Problem 1: In the scavengers story, translate this sentence into Spanish: "The rat waits upon the crows, but the crows fail."
Problem 2: In the scavengers story, which event was the runner driving to Ballarat to take part in?

Document section:
========

The Passing of the Scavengers

Warning to the squeamish reader: Skip the unseemly second paragraph of this story)

The first sign appeared twenty years ago, early one Sunday morning. A man in his fifties, an active fun-runner, set out before first light to drive from his domicile in the capital to the regional city of Ballarat. The annual Courier Classic, a tough 14-kilometer run in late summer was calling once again. The drive to Ballarat called to mind his ancestors, Nanny and Papa, who met and married there, one hundred years earlier. He smiled as her drove, for Nature was smiling on him. The highway wound between pleasing hills, plunged down through gullies and valleys where mists slowed his car, and for a time he moved as in a dream. Then the sky pinked at his left side, the sun announced itselfand the road straightened and levelled out.

The runner relaxed. He felt a pain, a sharp tightening in his lower abdomen. This was followed quickly by an urgent spasm in his rectum. He pulled over, climbed a fence, hurried to a shrub and relieved himself of his pain. He looked down and about him and found himself solitary. He listened: no sound. Of blowflies, the customary attendants at such ceremonies in his past, he saw and heard none. His ablutions completed, the runner returned to the car in a deep perplex. Where were the scavengers? Perhaps the long drought…

Years later, Moth Season came but the moths failed. Every spring, ever since the family moved in, a plague of kitchen moths would arrive and set up camp in the kitchen. Here they’d feed and breed. For six to eight weeks the moths would occupy the pantry and scavenge on farinaceous remnants. Their visitation provided a diversion. Unless one were an omnivore, one had to separate particles of moth from particles of Muesli. The hunt demanded close attention, a kitchen moth and a muesli particle being of similar hue. A helpful giveaway was the occasional fluttering of a wing in the cereal.

Moth Season would see our runner become a climber. The breeding moths liked to do it hanging from the ceiling. Each morning the runner descended to the kitchen, looked about him and above, climbed the kitchen benches and reached for the maggots cocooned above. Maggots are not everyone’s cup of tea, aesthetically speaking. Of course your Moths Senior probably look upon their unborn young with undiluted pride. The tastes of creatures differ. In Nature there seems to be space both for the polluting species (to which our runner-climber belongs) and the scavenger species. That’s the plan, but for seven years Moth Season has come but the moths have not.

Last week a juvenile rat lay down and died beneath the runner’s clothesline. Looking innocent, he lies where he fell, odourless and unattended by truant blowflies. The posture of the deceased, resembles that of the foetal human.  The runner hangs out the washing, the sun shines, the wind blows, Nature is busy. Later the runner returns and notes his rodent guest still at rest. The rat waits upon the crows, but the crows fail.

The Scavengers have passed from the Earth.

========

Provided material:

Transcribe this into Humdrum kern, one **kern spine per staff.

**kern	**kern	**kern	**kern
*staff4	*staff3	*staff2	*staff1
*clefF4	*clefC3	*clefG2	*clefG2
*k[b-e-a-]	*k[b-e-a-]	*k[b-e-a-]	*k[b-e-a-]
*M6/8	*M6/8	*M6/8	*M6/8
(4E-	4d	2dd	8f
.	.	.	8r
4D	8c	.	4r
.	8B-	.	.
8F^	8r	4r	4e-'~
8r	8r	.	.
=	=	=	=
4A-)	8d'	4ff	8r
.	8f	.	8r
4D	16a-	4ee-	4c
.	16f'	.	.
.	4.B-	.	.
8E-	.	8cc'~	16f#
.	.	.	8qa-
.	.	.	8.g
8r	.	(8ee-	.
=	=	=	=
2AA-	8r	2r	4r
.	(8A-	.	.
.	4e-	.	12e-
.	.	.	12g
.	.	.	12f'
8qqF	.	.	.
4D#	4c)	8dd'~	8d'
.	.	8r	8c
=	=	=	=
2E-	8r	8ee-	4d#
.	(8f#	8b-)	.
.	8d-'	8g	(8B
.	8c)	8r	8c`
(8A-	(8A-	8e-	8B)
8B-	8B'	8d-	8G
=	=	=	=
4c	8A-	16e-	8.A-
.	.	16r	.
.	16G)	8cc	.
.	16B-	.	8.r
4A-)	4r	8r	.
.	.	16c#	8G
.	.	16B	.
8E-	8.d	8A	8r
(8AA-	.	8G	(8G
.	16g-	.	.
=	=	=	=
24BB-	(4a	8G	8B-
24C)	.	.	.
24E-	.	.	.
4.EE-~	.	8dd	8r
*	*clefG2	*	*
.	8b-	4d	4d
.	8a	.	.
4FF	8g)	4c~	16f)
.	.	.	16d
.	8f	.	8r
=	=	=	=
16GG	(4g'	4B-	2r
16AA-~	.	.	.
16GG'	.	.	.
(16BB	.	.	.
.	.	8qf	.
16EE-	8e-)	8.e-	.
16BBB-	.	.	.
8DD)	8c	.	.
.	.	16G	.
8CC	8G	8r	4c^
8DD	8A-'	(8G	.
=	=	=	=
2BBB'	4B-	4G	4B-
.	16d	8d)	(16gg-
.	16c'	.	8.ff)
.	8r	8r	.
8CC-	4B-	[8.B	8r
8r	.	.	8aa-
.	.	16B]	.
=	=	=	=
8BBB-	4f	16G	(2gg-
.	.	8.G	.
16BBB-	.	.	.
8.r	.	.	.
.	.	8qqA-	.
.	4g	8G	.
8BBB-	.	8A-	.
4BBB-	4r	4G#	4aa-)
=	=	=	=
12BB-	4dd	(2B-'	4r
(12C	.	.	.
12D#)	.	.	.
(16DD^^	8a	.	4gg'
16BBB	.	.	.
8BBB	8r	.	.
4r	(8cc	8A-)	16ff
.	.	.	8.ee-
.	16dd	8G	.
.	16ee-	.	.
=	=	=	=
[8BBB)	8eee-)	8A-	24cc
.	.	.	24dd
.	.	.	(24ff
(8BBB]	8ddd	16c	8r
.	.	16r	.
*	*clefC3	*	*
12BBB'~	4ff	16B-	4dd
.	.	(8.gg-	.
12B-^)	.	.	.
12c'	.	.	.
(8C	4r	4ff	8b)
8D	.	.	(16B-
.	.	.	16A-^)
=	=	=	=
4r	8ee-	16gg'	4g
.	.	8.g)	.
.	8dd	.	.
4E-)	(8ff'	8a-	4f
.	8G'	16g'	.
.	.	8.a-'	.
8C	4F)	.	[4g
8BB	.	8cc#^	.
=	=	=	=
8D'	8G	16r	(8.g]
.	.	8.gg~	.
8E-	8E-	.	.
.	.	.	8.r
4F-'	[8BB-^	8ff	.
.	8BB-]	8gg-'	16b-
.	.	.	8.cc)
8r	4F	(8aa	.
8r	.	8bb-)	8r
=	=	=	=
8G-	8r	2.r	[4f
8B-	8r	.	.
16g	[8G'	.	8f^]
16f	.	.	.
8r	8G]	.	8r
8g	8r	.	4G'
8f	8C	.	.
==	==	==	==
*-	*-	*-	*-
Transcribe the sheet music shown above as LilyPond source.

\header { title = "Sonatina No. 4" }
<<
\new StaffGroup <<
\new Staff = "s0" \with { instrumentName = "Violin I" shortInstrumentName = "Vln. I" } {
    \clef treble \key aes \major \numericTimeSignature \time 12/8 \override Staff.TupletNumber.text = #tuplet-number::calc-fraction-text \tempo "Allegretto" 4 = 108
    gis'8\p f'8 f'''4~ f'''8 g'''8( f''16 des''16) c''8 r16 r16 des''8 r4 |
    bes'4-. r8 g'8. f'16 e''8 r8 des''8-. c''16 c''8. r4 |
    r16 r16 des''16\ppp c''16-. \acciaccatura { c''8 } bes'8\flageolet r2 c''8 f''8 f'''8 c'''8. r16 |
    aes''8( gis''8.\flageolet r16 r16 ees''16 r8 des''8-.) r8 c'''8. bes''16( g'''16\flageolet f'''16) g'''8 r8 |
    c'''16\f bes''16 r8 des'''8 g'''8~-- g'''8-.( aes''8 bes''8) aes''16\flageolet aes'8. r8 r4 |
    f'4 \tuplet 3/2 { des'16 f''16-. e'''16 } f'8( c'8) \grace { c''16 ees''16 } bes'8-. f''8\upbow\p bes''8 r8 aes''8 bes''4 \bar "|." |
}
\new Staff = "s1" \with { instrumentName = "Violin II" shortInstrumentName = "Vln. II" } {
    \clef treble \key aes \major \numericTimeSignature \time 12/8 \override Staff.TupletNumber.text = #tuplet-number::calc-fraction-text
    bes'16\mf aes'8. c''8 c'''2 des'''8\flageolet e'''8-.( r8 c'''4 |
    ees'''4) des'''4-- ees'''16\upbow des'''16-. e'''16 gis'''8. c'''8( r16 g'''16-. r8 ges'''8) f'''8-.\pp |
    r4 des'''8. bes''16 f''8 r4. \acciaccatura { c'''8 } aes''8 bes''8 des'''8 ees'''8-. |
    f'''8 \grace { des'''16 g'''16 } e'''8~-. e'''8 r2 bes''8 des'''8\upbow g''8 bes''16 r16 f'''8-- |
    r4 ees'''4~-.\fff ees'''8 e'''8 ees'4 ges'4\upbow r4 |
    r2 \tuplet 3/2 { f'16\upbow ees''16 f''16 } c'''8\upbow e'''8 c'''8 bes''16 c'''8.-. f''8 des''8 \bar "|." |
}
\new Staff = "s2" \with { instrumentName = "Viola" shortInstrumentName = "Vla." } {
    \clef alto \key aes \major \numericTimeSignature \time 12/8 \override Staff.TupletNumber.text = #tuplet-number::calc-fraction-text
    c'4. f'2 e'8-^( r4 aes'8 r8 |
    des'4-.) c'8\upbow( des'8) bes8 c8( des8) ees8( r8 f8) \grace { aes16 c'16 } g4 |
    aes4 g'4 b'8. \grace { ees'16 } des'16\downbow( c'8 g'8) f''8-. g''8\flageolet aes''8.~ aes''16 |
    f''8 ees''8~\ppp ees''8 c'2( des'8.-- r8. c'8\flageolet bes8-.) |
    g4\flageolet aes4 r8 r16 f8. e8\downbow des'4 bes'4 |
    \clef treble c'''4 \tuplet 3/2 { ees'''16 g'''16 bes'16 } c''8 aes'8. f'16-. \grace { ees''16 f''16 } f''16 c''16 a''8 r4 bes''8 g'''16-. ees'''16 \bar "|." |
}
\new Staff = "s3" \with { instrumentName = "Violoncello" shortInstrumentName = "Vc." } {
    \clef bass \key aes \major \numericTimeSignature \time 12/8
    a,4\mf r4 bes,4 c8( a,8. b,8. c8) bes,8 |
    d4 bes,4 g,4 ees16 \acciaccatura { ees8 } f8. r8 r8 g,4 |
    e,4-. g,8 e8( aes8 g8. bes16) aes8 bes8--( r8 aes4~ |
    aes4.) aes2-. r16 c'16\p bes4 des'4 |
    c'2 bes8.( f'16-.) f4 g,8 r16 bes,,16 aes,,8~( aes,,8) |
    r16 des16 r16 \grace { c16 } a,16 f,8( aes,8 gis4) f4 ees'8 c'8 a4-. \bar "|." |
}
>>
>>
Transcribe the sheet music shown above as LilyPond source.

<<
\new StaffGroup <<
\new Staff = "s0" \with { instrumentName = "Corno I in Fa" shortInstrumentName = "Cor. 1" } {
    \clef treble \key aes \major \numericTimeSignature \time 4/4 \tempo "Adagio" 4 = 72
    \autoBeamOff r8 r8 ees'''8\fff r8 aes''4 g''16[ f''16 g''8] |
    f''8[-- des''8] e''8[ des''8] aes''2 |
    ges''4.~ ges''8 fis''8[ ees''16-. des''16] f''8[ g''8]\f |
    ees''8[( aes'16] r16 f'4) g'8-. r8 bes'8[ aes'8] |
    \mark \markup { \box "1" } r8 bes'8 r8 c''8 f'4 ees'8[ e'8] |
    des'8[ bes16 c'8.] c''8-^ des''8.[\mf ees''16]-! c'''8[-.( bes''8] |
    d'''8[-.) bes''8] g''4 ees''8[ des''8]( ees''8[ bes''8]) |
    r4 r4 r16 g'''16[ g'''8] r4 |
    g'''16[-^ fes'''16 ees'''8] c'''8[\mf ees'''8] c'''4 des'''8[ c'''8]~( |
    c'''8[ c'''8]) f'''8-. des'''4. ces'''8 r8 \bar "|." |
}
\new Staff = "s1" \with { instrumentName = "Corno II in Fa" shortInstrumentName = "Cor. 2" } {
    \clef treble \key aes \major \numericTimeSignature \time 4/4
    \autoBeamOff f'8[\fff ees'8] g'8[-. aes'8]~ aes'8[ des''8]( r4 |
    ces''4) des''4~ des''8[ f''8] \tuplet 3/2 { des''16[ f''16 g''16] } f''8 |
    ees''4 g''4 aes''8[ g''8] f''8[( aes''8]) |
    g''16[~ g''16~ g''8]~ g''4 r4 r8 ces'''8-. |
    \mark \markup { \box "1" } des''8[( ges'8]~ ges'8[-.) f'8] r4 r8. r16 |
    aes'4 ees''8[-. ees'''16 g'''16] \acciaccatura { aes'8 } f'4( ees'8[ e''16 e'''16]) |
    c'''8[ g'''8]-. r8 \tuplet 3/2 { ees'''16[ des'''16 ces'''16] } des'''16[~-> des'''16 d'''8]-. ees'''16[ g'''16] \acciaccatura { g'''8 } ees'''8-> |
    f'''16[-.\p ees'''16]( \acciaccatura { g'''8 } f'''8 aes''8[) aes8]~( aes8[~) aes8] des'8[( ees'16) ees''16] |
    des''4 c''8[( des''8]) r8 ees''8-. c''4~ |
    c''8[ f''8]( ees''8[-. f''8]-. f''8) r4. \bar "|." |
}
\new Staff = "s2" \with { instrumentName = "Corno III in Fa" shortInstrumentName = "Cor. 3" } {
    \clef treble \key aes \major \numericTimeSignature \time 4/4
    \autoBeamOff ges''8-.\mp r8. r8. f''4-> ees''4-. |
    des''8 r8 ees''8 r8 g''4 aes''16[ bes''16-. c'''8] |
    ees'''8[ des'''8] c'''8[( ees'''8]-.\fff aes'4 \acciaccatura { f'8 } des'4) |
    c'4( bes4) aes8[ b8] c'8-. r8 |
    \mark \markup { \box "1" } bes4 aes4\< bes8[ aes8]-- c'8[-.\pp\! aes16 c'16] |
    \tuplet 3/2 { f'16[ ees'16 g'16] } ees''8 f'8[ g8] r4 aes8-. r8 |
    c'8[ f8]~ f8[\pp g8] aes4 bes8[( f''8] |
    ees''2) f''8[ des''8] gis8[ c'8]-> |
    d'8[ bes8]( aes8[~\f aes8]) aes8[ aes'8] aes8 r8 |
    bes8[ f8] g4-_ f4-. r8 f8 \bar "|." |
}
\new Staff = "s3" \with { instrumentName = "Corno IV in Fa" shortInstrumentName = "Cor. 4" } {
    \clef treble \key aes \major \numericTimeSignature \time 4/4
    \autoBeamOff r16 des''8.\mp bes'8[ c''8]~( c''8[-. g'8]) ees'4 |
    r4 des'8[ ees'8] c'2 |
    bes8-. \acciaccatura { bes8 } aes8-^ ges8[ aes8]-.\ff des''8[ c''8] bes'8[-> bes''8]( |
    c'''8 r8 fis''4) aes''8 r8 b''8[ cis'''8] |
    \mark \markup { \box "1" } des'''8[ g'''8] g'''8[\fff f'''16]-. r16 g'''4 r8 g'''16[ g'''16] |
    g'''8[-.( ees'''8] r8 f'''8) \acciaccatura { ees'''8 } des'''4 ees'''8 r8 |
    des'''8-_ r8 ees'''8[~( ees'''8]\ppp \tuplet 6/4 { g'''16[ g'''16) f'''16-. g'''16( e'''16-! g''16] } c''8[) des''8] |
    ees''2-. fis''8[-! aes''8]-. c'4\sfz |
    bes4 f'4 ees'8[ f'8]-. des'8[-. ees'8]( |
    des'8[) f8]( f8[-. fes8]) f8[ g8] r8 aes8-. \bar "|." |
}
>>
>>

========

Answer box 1: La rata aguarda a los cuervos, pero los cuervos no acuden.

Answer box 2: The annual Courier Classic, a tough 14-kilometer run in late summer.